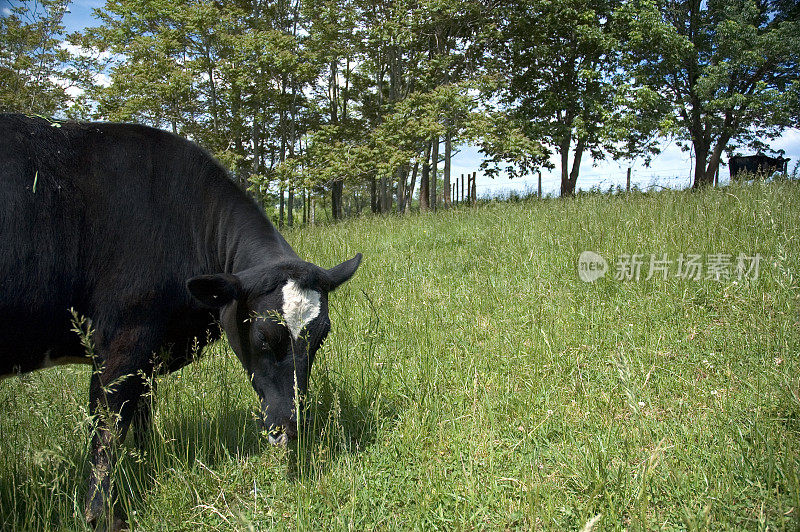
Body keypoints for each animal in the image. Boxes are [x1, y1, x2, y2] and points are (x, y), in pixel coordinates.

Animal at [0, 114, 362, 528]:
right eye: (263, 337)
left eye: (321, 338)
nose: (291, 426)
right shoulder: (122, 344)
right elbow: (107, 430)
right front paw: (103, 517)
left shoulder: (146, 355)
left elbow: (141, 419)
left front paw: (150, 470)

Action item:
Set down all the entries exactly as they appear, but skip any pictures.

Exercise result:
Body keypoints for each animal in the image. Boxes are [x1, y1, x2, y2] and points are (x, y), in pixel coordinates.

Animal at [0, 114, 362, 528]:
right eye: (263, 337)
left eye: (321, 338)
nose: (291, 426)
right shoulder: (122, 344)
right elbow: (107, 430)
right front paw: (103, 517)
left shoulder: (146, 355)
left elbow: (141, 419)
left front paw: (150, 470)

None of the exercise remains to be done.